"And what does the LORD require of you But to do justice, to love kindness, and to walk humbly with your God"
-- Micah 6:8

"The duty of the prosecutor is to seek justice, not merely to convict."
-- American Bar Association Standard 3-1.2(c)

"There may be a legitimate diversity of opinion even among Catholics about waging war and applying the death penalty, but not however with regard to abortion and euthanasia."
--Pope Benedict XVI, June 2004

Thursday, November 12, 2009

Justice Done

Every time people begin to wonder whether the death penalty is really necessary anymore, a case comes along to re-affirm that indeed, some crimes just flat out deserve the ultimate punishment, not, mind you, because of some base motive of revenge, but simply because the crimes are so offensive against the moral order that only the punishment of death can approach a congruent satisfaction for the crime.

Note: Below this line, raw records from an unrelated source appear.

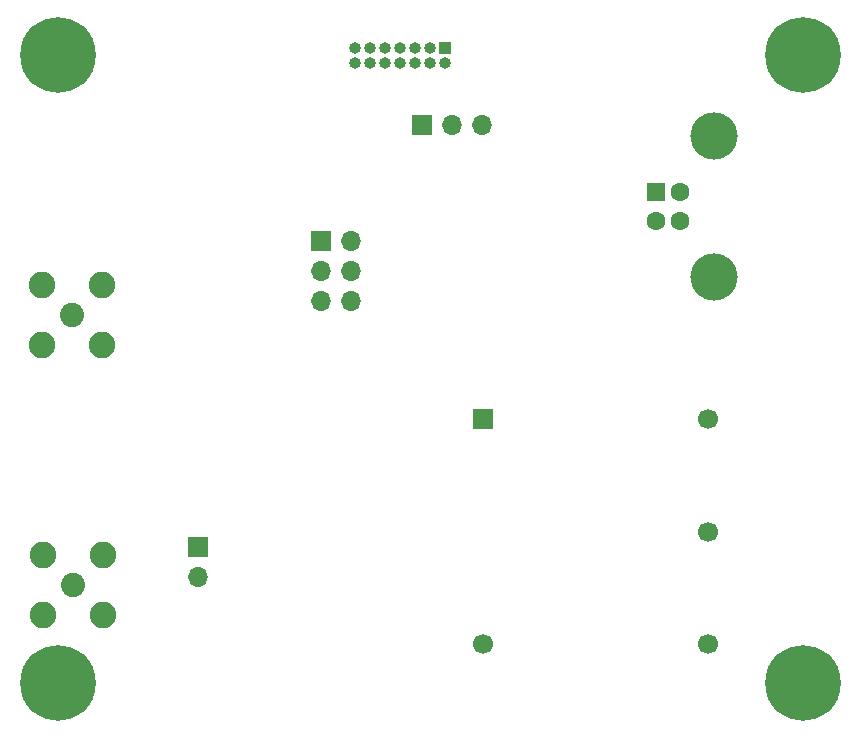
<source format=gbr>
%TF.GenerationSoftware,KiCad,Pcbnew,8.0.0*%
%TF.CreationDate,2024-06-03T00:37:32+08:00*%
%TF.ProjectId,CattusGPSDOv1,43617474-7573-4475-9053-444f76312e6b,rev?*%
%TF.SameCoordinates,Original*%
%TF.FileFunction,Soldermask,Bot*%
%TF.FilePolarity,Negative*%
%FSLAX46Y46*%
G04 Gerber Fmt 4.6, Leading zero omitted, Abs format (unit mm)*
G04 Created by KiCad (PCBNEW 8.0.0) date 2024-06-03 00:37:32*
%MOMM*%
%LPD*%
G01*
G04 APERTURE LIST*
%ADD10R,1.700000X1.700000*%
%ADD11O,1.700000X1.700000*%
%ADD12R,1.600000X1.600000*%
%ADD13C,1.600000*%
%ADD14C,4.000000*%
%ADD15C,2.050000*%
%ADD16C,2.250000*%
%ADD17C,0.800000*%
%ADD18C,6.400000*%
%ADD19C,1.700000*%
%ADD20R,1.000000X1.000000*%
%ADD21O,1.000000X1.000000*%
G04 APERTURE END LIST*
D10*
%TO.C,J5*%
X139885000Y-87525000D03*
D11*
X142425000Y-87525000D03*
X139885000Y-90065000D03*
X142425000Y-90065000D03*
X139885000Y-92605000D03*
X142425000Y-92605000D03*
%TD*%
D12*
%TO.C,J6*%
X168312500Y-83370000D03*
D13*
X168312500Y-85870000D03*
X170312500Y-85870000D03*
X170312500Y-83370000D03*
D14*
X173172500Y-78620000D03*
X173172500Y-90620000D03*
%TD*%
D15*
%TO.C,J1*%
X118920000Y-116680000D03*
D16*
X116380000Y-114140000D03*
X116380000Y-119220000D03*
X121460000Y-114140000D03*
X121460000Y-119220000D03*
%TD*%
D17*
%TO.C,H2*%
X178360000Y-71840000D03*
X179062944Y-70142944D03*
X179062944Y-73537056D03*
X180760000Y-69440000D03*
D18*
X180760000Y-71840000D03*
D17*
X180760000Y-74240000D03*
X182457056Y-70142944D03*
X182457056Y-73537056D03*
X183160000Y-71840000D03*
%TD*%
D15*
%TO.C,J2*%
X118810000Y-93830000D03*
D16*
X116270000Y-91290000D03*
X116270000Y-96370000D03*
X121350000Y-91290000D03*
X121350000Y-96370000D03*
%TD*%
D17*
%TO.C,H4*%
X178352944Y-124942944D03*
X179055888Y-123245888D03*
X179055888Y-126640000D03*
X180752944Y-122542944D03*
D18*
X180752944Y-124942944D03*
D17*
X180752944Y-127342944D03*
X182450000Y-123245888D03*
X182450000Y-126640000D03*
X183152944Y-124942944D03*
%TD*%
D10*
%TO.C,U1*%
X153630000Y-102630000D03*
D19*
X153630000Y-121680000D03*
X172680000Y-121680000D03*
X172680000Y-112155000D03*
X172680000Y-102630000D03*
%TD*%
D17*
%TO.C,H1*%
X115272944Y-71842944D03*
X115975888Y-70145888D03*
X115975888Y-73540000D03*
X117672944Y-69442944D03*
D18*
X117672944Y-71842944D03*
D17*
X117672944Y-74242944D03*
X119370000Y-70145888D03*
X119370000Y-73540000D03*
X120072944Y-71842944D03*
%TD*%
D10*
%TO.C,J7*%
X148440000Y-77770000D03*
D11*
X150980000Y-77770000D03*
X153520000Y-77770000D03*
%TD*%
D17*
%TO.C,H3*%
X115272944Y-124932944D03*
X115975888Y-123235888D03*
X115975888Y-126630000D03*
X117672944Y-122532944D03*
D18*
X117672944Y-124932944D03*
D17*
X117672944Y-127332944D03*
X119370000Y-123235888D03*
X119370000Y-126630000D03*
X120072944Y-124932944D03*
%TD*%
D10*
%TO.C,J4*%
X129530000Y-113435000D03*
D11*
X129530000Y-115975000D03*
%TD*%
D20*
%TO.C,J3*%
X150380000Y-71230000D03*
D21*
X150380000Y-72500000D03*
X149110000Y-71230000D03*
X149110000Y-72500000D03*
X147840000Y-71230000D03*
X147840000Y-72500000D03*
X146570000Y-71230000D03*
X146570000Y-72500000D03*
X145300000Y-71230000D03*
X145300000Y-72500000D03*
X144030000Y-71230000D03*
X144030000Y-72500000D03*
X142760000Y-71230000D03*
X142760000Y-72500000D03*
%TD*%
M02*

</source>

Anyone familiar with Aristotle will recognize this concept of proportionality and retributive justice. These classical principles, based as they are on the Natural Law, were easily absorbed into Jewish and then Christian thinking about Justice. No amount of modernization of the civil justice system can derogate from the moral necessity that calls for proportional, congruent satisfaction for crimes. It is in fact one of the most important duties of the state to guarantee this type of justice, so that the community is protected, crime is punished and is perceived as being adequately punished, and to discourage private acts of vengeance.

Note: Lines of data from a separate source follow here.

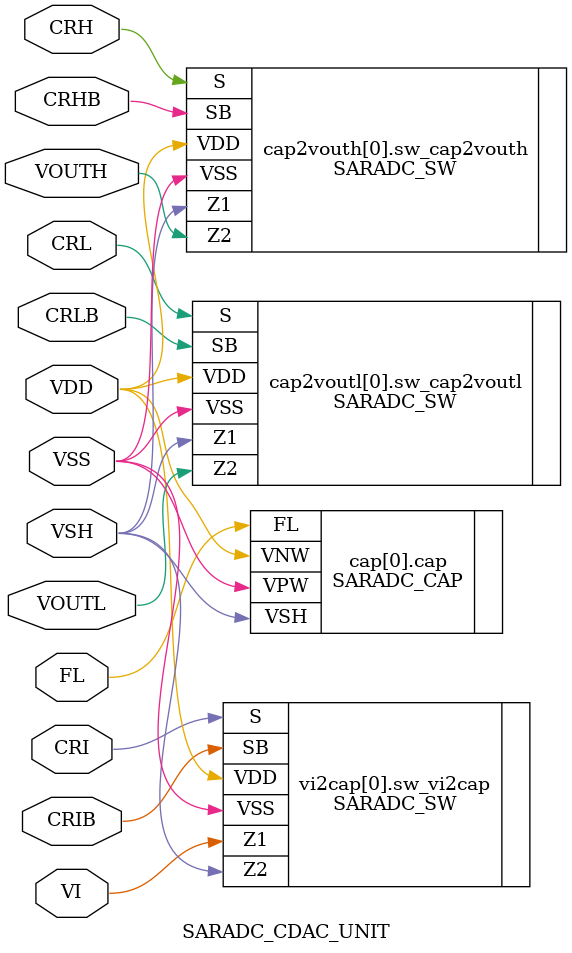
<source format=v>

module SARADC_CDAC_UNIT # (
  parameter integer NSW_VI = 1,
  parameter integer NSW_VOUTH = 1,
  parameter integer NSW_VOUTL = 1,
  parameter integer NSW_CAP = 1
) (
  inout VDD, VSS,
  input CRI, CRIB, CRH, CRHB, CRL, CRLB, // Negated and non-negated
  inout VI, VOUTH, VOUTL, // Inouts of the switches
  inout VSH, FL // Debug signals (Capacitor terminals)
);
  
  genvar i;
  
  generate
    for(i = 0; i < NSW_VI; i = i + 1) begin : vi2cap
      SARADC_SW sw_vi2cap (
        .VDD(VDD), .VSS(VSS), 
        .SB(CRIB), .S(CRI),
        .Z1(VI), .Z2(VSH)
      );
    end
  endgenerate
  
  
  generate
    for(i = 0; i < NSW_VOUTH; i = i + 1) begin : cap2vouth
      SARADC_SW sw_cap2vouth (
        .VDD(VDD), .VSS(VSS), 
        .SB(CRHB), .S(CRH),
        .Z1(VSH), .Z2(VOUTH) // NOTE: Maybe the order of the pins matter.
      );
    end
  endgenerate
  
  
  generate
    for(i = 0; i < NSW_VOUTL; i = i + 1) begin : cap2voutl
      SARADC_SW sw_cap2voutl (
        .VDD(VDD), .VSS(VSS), 
        .SB(CRLB), .S(CRL),
        .Z1(VSH), .Z2(VOUTL)
      );
    end
  endgenerate
  
  
  generate
    for(i = 0; i < NSW_CAP; i = i + 1) begin : cap
      SARADC_CAP cap (
        .VNW(VDD), .VPW(VSS),
        .VSH(VSH), .FL(FL)
      );
    end
  endgenerate

endmodule


</source>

And so recently in Virginia we witnessed the execution of John Allen Muhammad, the so-called "Beltway Sniper," who with cold calculation and meticulous efficiency, slaughtered 10 people and wounded three others. His guilt beyond any doubt whatsoever, his crimes reprehensible, his just execution was the only punishment that would approach justice in his case. Living his natural life as a ward of the state, enjoying the comforts that the American prison must offer inmates (hot meals, reading material, recreation opportunities, access to cable TV) while it would curtail his liberty, would hardly proportionally address the horrific loss of life he wantonly visited upon the affected communities.

For those keeping track, for our Catholic governor Tim Kaine, this was execution #10 that he allowed to proceed despite his supposedly "deeply held religious conviction" that the death penalty is immoral.